GIVEN PASSAGE →
I have a dataframe which consists of reviews and has special characters in between the words. I want to add a space.
For example,
Spark)NLP -> Spark ) NLP Machine-Learning -> Machine - Learning
Below is my dataframe
temp = spark.createDataFrame([
(0, "This is 5years of Spark)world 5-6"),
(1, "I wish Java-DL could use case-classes"),
(2, "Data-science is cool"),
(3, "Machine")
], ["id", "words"])
--- -------------------------------------
|id |words |
--- -------------------------------------
|0 |This is 5years of Spark)world 5-6 |
|1 |I wish Java-DL could use case-classes|
|2 |Data-science is cool |
|3 |Machine |
--- -------------------------------------
I have used the below code to do that but it is not working
temp_1 = temp.withColumn('words', F.regexp_replace('words', r'(?<! )(?=[.,!?()\/\-\ \'])|(?<=[.,!?()\/\-\ \'])(?! )', '$1 $2 $3'))
Desired output:
--- -----------------------------------------
|id |words |
--- -----------------------------------------
|0 |This is 5years of Spark ) world 5 - 6 |
|1 |I wish Java - DL could use case - classes|
|2 |Data - science is cool |
|3 |Machine |
--- -----------------------------------------
CodePudding user response:
You can use
\b[^\w\s]\b|_
And replace with $0
. See the regex demo.
If you do not consider an underscore to be a special char, just use \b[^\w\s]\b
that matches any char other than word and whitespace chars between word chars. Note word chars include underscores.
If there must be letters or digits on each side, replace word boundaries with lookarounds: (?<=[^\W_])[^\w\s](?=[^\W_])|_
. To only find special chars between letters: (?<=[^\W\d_])[^\w\s](?=[^\W\d_])|_
or (?<=\p{L})[^\w\s](?=\p{L})|_
.

DATA →

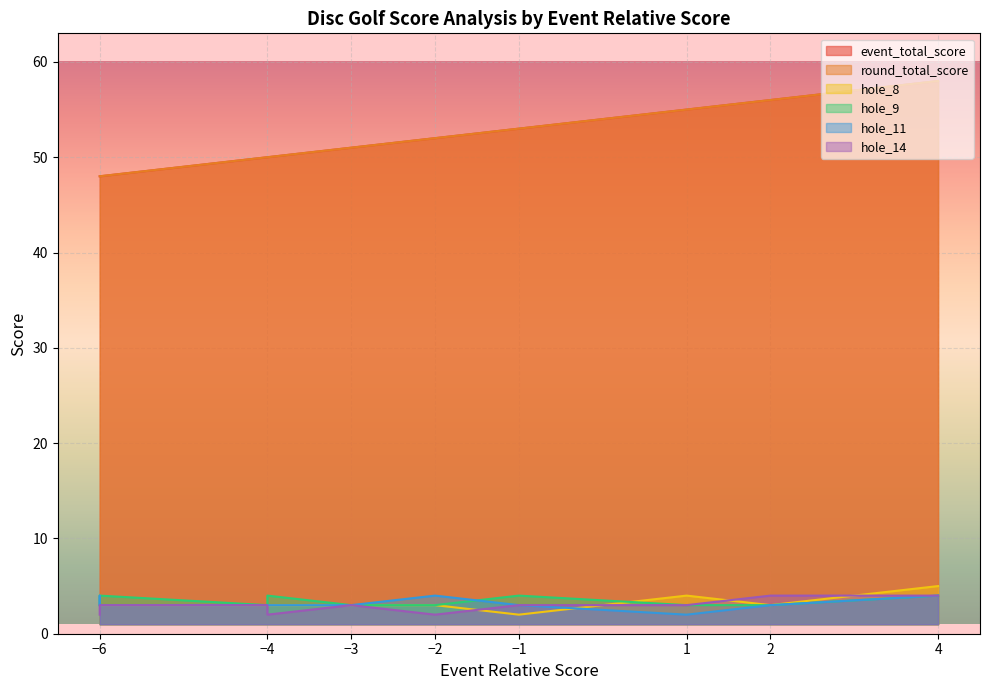

Reading right to left, what are all the values shown in this chart?

event_total_score: 4=58	2=56	1=55	-1=53	-2=52	-3=51	-4=50	-4=50	-6=48	-6=48	-6=48
round_total_score: 4=58	2=56	1=55	-1=53	-2=52	-3=51	-4=50	-4=50	-6=48	-6=48	-6=48
hole_8: 4=5	2=3	1=4	-1=2	-2=3	-3=3	-4=3	-4=3	-6=3	-6=3	-6=4
hole_9: 4=4	2=3	1=3	-1=4	-2=3	-3=3	-4=4	-4=3	-6=4	-6=3	-6=3
hole_11: 4=4	2=3	1=2	-1=3	-2=4	-3=3	-4=3	-4=3	-6=3	-6=4	-6=3
hole_14: 4=4	2=4	1=3	-1=3	-2=2	-3=3	-4=2	-4=3	-6=3	-6=3	-6=2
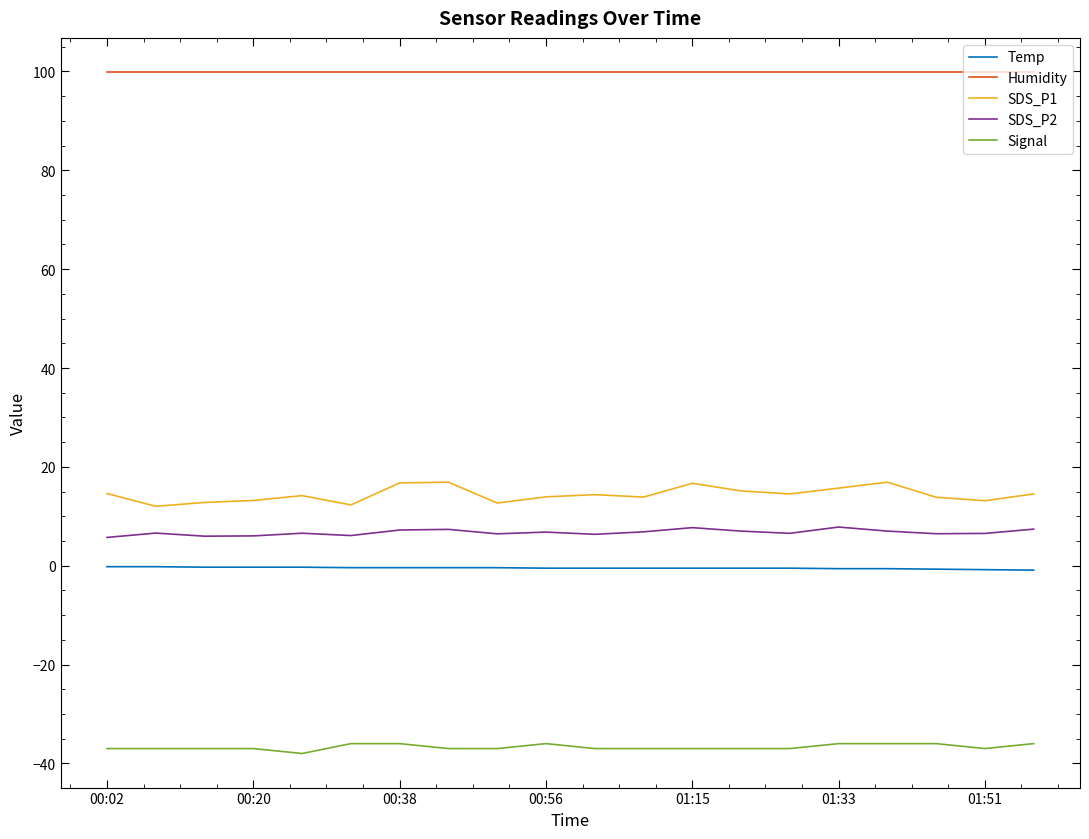

What is the difference between the second highest and second lowest values in the Temp series?

0.6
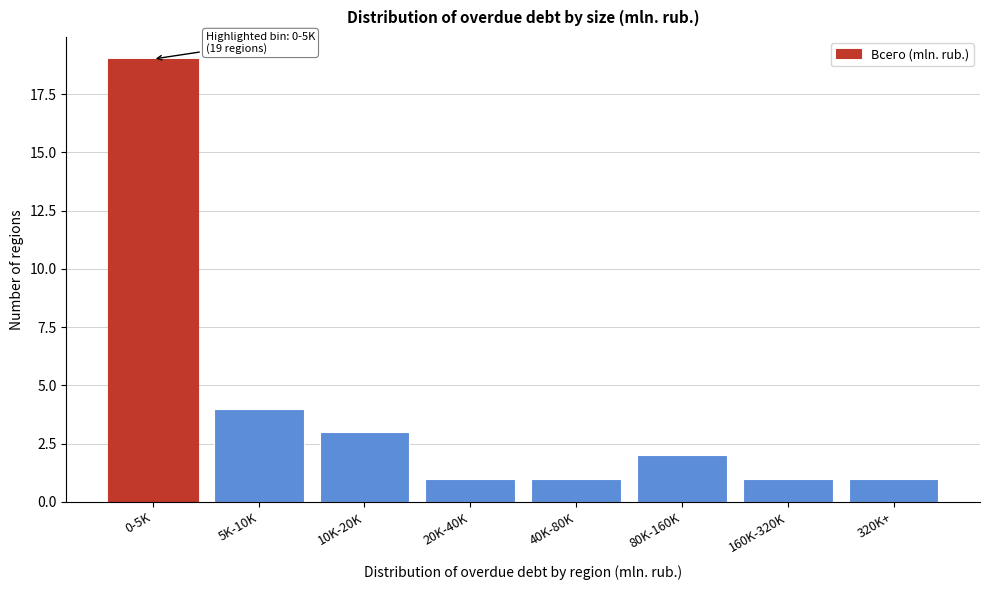

Reading left to right, transcribe all the data shown in this chart.

0-5K=19	5K-10K=4	10K-20K=3	20K-40K=1	40K-80K=1	80K-160K=2	160K-320K=1	320K+=1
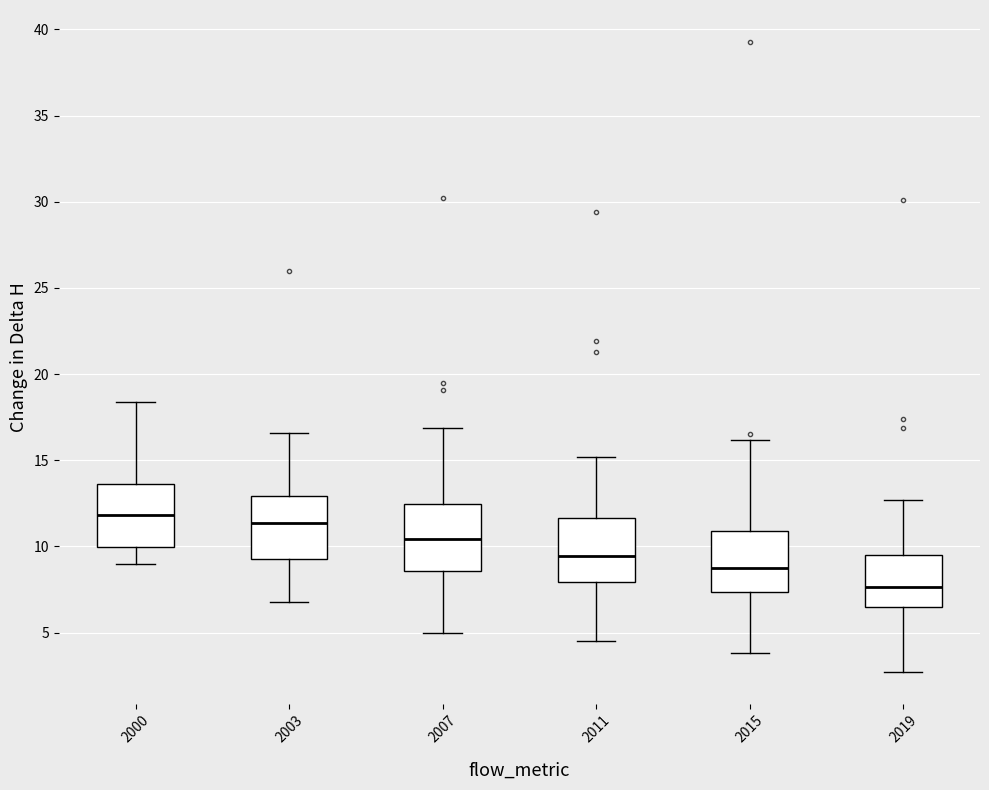

Where does the lower whisker of the box at x = 2003 end on the y-axis? The values are not printed on the chart, so give them approximately, as read against the axis.

7.0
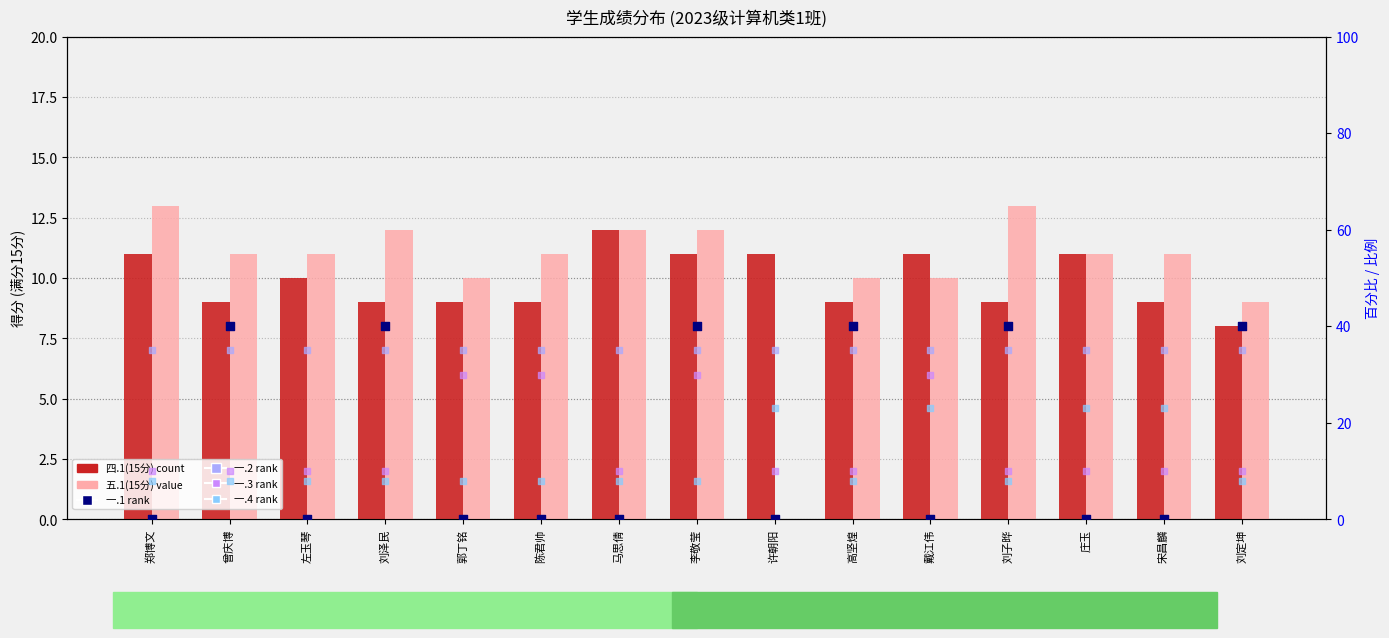

Which series has the widest spread of Y values?

一.1(1分)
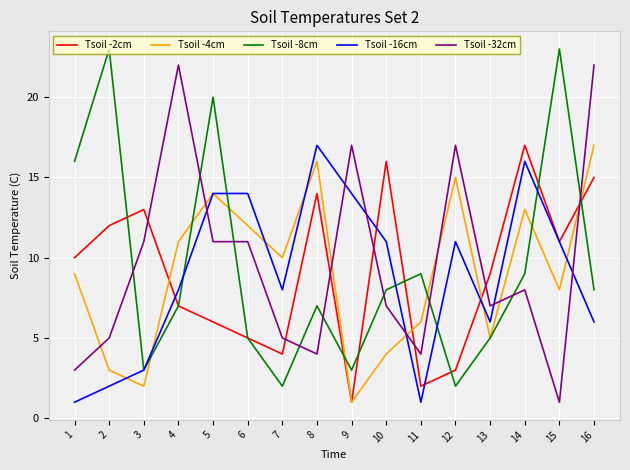

After their last crossing, which series has the higher values: Tsoil -16cm or Tsoil -2cm?

Tsoil -2cm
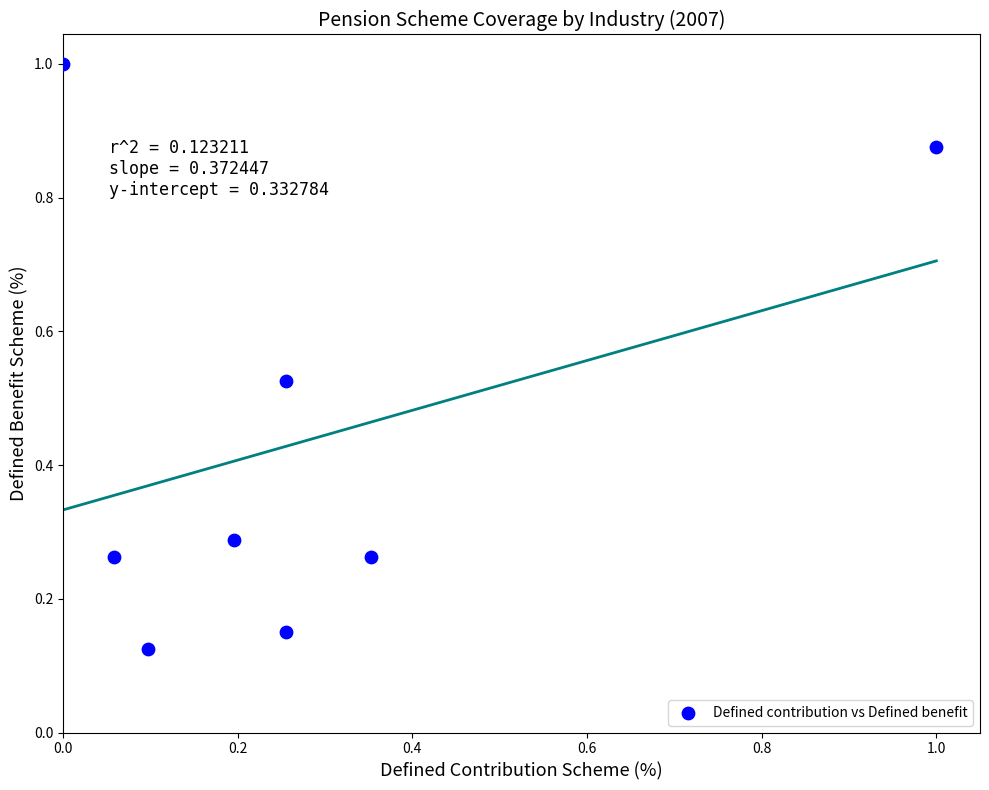

What is the range of X values (max minus min)?

1.0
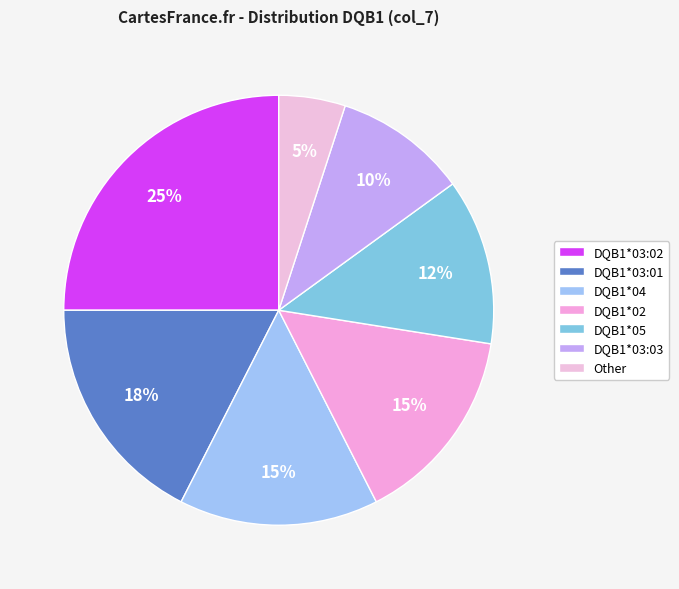

What is the smallest slice in the pie chart?

Other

DIRECTIVE A → Say whether each statement agrees with the Spark regex thread, answering yes or no and quoting the deciding words: (i) The reply notes that word chars include underscores. (ii) The asker's regexp_replace code works as intended. (iii) In the desired output, id 2 reads "Data - science is cool".
DIRECTIVE B → Please echo the listing, starting with the line with "What is the difference" and going on through the end of the listing, both ends included. Leave the pictures out.
The Spark regex thread and the listing come from unrelated sources.

EXERCISE ANSWER A →
(i) Yes: "Note word chars include underscores."
(ii) No: "I have used the below code to do that but it is not working"
(iii) Yes: "|2 |Data - science is cool |"

EXERCISE ANSWER B →
What is the difference between the second highest and second lowest values in the Temp series?

0.6

Reading left to right, transcribe all the data shown in this chart.

0-5K=19	5K-10K=4	10K-20K=3	20K-40K=1	40K-80K=1	80K-160K=2	160K-320K=1	320K+=1

Where does the lower whisker of the box at x = 2003 end on the y-axis? The values are not printed on the chart, so give them approximately, as read against the axis.

7.0

Which series has the widest spread of Y values?

一.1(1分)

After their last crossing, which series has the higher values: Tsoil -16cm or Tsoil -2cm?

Tsoil -2cm

What is the range of X values (max minus min)?

1.0

What is the smallest slice in the pie chart?

Other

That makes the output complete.